KNOXVILLE, Tennessee — After three days of talk — some enlightening, some mind-numbing, we took a day off to catch our breath and take stock of SEC Media Days 2013.
We decided one way — no, the only way — to fully understand the week was to put the coaches’ opening statements into artistic word clouds. Thus, the gallery above.
Other pertinent thoughts from the league’s kickoff event:
* ESPN’s influence was more apparent than ever before, and it’s increasingly difficult to differentiate the television network from the league itself. That is, the two organizations are so intertwined financially that it’s impossible to separate the interests of one from the interests of the other.
There’s no point in shouting into the wind on this issue, and the practical impact of the partnership will probably create a lot of TV programming that you — and I — will enjoy.
But there were some annoyances this week, some indications that the rest of us were just props in the three-ring circus that the network was orchestrating.
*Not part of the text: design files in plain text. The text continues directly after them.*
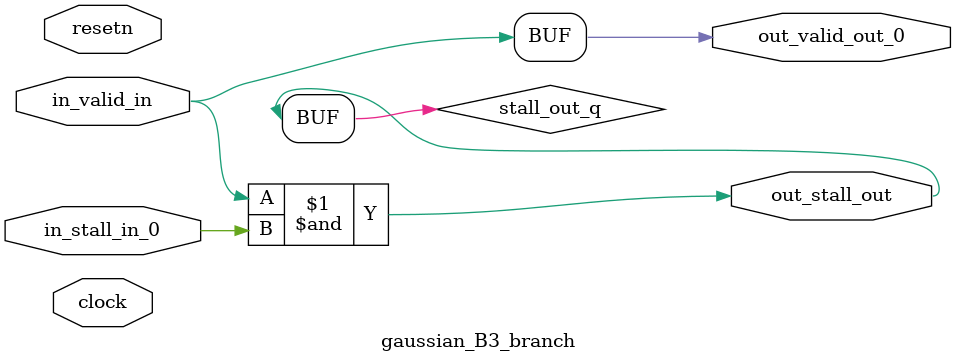
<source format=sv>



(* altera_attribute = "-name AUTO_SHIFT_REGISTER_RECOGNITION OFF; -name MESSAGE_DISABLE 10036; -name MESSAGE_DISABLE 10037; -name MESSAGE_DISABLE 14130; -name MESSAGE_DISABLE 14320; -name MESSAGE_DISABLE 15400; -name MESSAGE_DISABLE 14130; -name MESSAGE_DISABLE 10036; -name MESSAGE_DISABLE 12020; -name MESSAGE_DISABLE 12030; -name MESSAGE_DISABLE 12010; -name MESSAGE_DISABLE 12110; -name MESSAGE_DISABLE 14320; -name MESSAGE_DISABLE 13410; -name MESSAGE_DISABLE 113007; -name MESSAGE_DISABLE 10958" *)
module gaussian_B3_branch (
    input wire [0:0] in_stall_in_0,
    input wire [0:0] in_valid_in,
    output wire [0:0] out_stall_out,
    output wire [0:0] out_valid_out_0,
    input wire clock,
    input wire resetn
    );

    wire [0:0] stall_out_q;


    // stall_out(LOGICAL,6)
    assign stall_out_q = in_valid_in & in_stall_in_0;

    // out_stall_out(GPOUT,4)
    assign out_stall_out = stall_out_q;

    // out_valid_out_0(GPOUT,5)
    assign out_valid_out_0 = in_valid_in;

endmodule

</source>
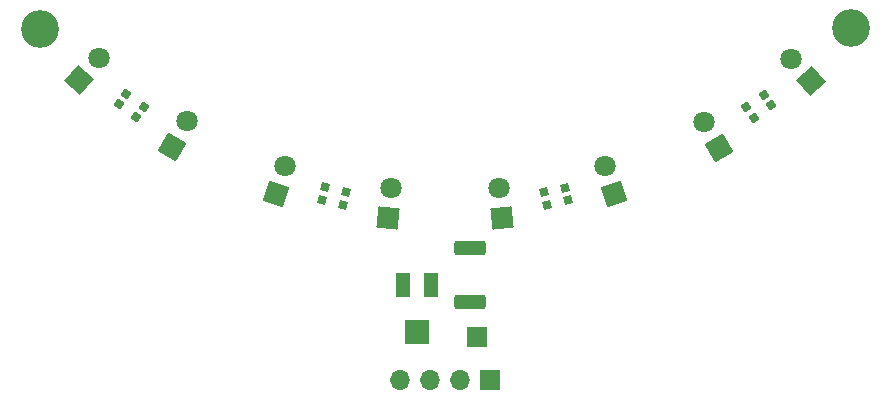
<source format=gbr>
%TF.GenerationSoftware,KiCad,Pcbnew,7.0.9*%
%TF.CreationDate,2024-12-17T14:23:38+09:00*%
%TF.ProjectId,line_front_back_robot2,6c696e65-5f66-4726-9f6e-74066261636b,rev?*%
%TF.SameCoordinates,Original*%
%TF.FileFunction,Soldermask,Top*%
%TF.FilePolarity,Negative*%
%FSLAX46Y46*%
G04 Gerber Fmt 4.6, Leading zero omitted, Abs format (unit mm)*
G04 Created by KiCad (PCBNEW 7.0.9) date 2024-12-17 14:23:38*
%MOMM*%
%LPD*%
G01*
G04 APERTURE LIST*
G04 Aperture macros list*
%AMRoundRect*
0 Rectangle with rounded corners*
0 $1 Rounding radius*
0 $2 $3 $4 $5 $6 $7 $8 $9 X,Y pos of 4 corners*
0 Add a 4 corners polygon primitive as box body*
4,1,4,$2,$3,$4,$5,$6,$7,$8,$9,$2,$3,0*
0 Add four circle primitives for the rounded corners*
1,1,$1+$1,$2,$3*
1,1,$1+$1,$4,$5*
1,1,$1+$1,$6,$7*
1,1,$1+$1,$8,$9*
0 Add four rect primitives between the rounded corners*
20,1,$1+$1,$2,$3,$4,$5,0*
20,1,$1+$1,$4,$5,$6,$7,0*
20,1,$1+$1,$6,$7,$8,$9,0*
20,1,$1+$1,$8,$9,$2,$3,0*%
%AMRotRect*
0 Rectangle, with rotation*
0 The origin of the aperture is its center*
0 $1 length*
0 $2 width*
0 $3 Rotation angle, in degrees counterclockwise*
0 Add horizontal line*
21,1,$1,$2,0,0,$3*%
G04 Aperture macros list end*
%ADD10C,3.200000*%
%ADD11RotRect,1.800000X1.800000X60.000000*%
%ADD12C,1.800000*%
%ADD13RotRect,0.700000X0.700000X12.000000*%
%ADD14RotRect,0.700000X0.700000X36.000000*%
%ADD15R,1.300000X2.000000*%
%ADD16R,2.000000X2.000000*%
%ADD17RotRect,0.700000X0.700000X348.000000*%
%ADD18RotRect,1.800000X1.800000X72.000000*%
%ADD19R,1.700000X1.700000*%
%ADD20O,1.700000X1.700000*%
%ADD21RotRect,1.800000X1.800000X48.000000*%
%ADD22RotRect,1.800000X1.800000X108.000000*%
%ADD23RotRect,1.800000X1.800000X84.000000*%
%ADD24RotRect,1.800000X1.800000X132.000000*%
%ADD25RotRect,1.800000X1.800000X96.000000*%
%ADD26RotRect,1.800000X1.800000X120.000000*%
%ADD27RotRect,0.700000X0.700000X324.000000*%
%ADD28RoundRect,0.250000X1.075000X-0.362500X1.075000X0.362500X-1.075000X0.362500X-1.075000X-0.362500X0*%
G04 APERTURE END LIST*
D10*
%TO.C,REF\u002A\u002A*%
X203327000Y-95631000D03*
%TD*%
%TO.C,REF\u002A\u002A*%
X134696200Y-95707200D03*
%TD*%
D11*
%TO.C,Q2*%
X145824541Y-105733707D03*
D12*
X147094541Y-103534002D03*
%TD*%
D13*
%TO.C,D2*%
X177364398Y-109525450D03*
X177593100Y-110601412D03*
X179383110Y-110220934D03*
X179154408Y-109144972D03*
%TD*%
D14*
%TO.C,D3*%
X194489387Y-102341306D03*
X195135950Y-103231225D03*
X196616451Y-102155578D03*
X195969888Y-101265659D03*
%TD*%
D15*
%TO.C,RV2*%
X165450000Y-117375000D03*
D16*
X166600000Y-121375000D03*
D15*
X167750000Y-117375000D03*
%TD*%
D17*
%TO.C,D5*%
X158797887Y-109123132D03*
X158569185Y-110199094D03*
X160359195Y-110579572D03*
X160587897Y-109503610D03*
%TD*%
D18*
%TO.C,Q8*%
X154665451Y-109681953D03*
D12*
X155450354Y-107266269D03*
%TD*%
D19*
%TO.C,J2*%
X172807507Y-125462255D03*
D20*
X170267507Y-125462255D03*
X167727507Y-125462255D03*
X165187507Y-125462255D03*
%TD*%
D21*
%TO.C,Q7*%
X137997712Y-100033611D03*
D12*
X139697304Y-98146023D03*
%TD*%
D22*
%TO.C,Q4*%
X183289690Y-109714413D03*
D12*
X182504787Y-107298729D03*
%TD*%
D23*
%TO.C,Q9*%
X164134053Y-111705792D03*
D12*
X164399555Y-109179706D03*
%TD*%
D19*
%TO.C,J3*%
X171675000Y-121775000D03*
%TD*%
D24*
%TO.C,Q10*%
X199979269Y-100103899D03*
D12*
X198279677Y-98216311D03*
%TD*%
D25*
%TO.C,Q3*%
X173816523Y-111716772D03*
D12*
X173551021Y-109190686D03*
%TD*%
D26*
%TO.C,Q1*%
X192139532Y-105786229D03*
D12*
X190869532Y-103586524D03*
%TD*%
D27*
%TO.C,D1*%
X142000174Y-101203915D03*
X141353611Y-102093834D03*
X142834112Y-103169481D03*
X143480675Y-102279562D03*
%TD*%
D28*
%TO.C,R8*%
X171100000Y-118837500D03*
X171100000Y-114212500D03*
%TD*%
M02*

</source>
The most jarring example came during one of the sessions in the main media room. Steve Shaw, the SEC’s coordinator of football officials, was giving a presentation on rules changes when there was a loud voice from the side of the auditorium.
An ESPN personality — I won’t name him, because he was almost certainly acting at the behest of a producer — was conducting a live stand-up.
Yes, it was annoying, but at a more basic level, it was simply inconsiderate to the person speaking and the people attempting to listen to him.
The way this is usually handled — at SEC Media Days and elsewhere — is someone asking the offending person to take his loud conversation elsewhere.
But this was ESPN. This was their show, and if they must inconvenience the rest of us so that they get a compelling backdrop, so be it.
* The media predictions for this season weren’t surprising and, as usual, were on track with the preseason consensus.
But I thought it was interesting to note how voters grouped the league. There were six upper-tier teams — three in each division — and a large gap before the next eight teams.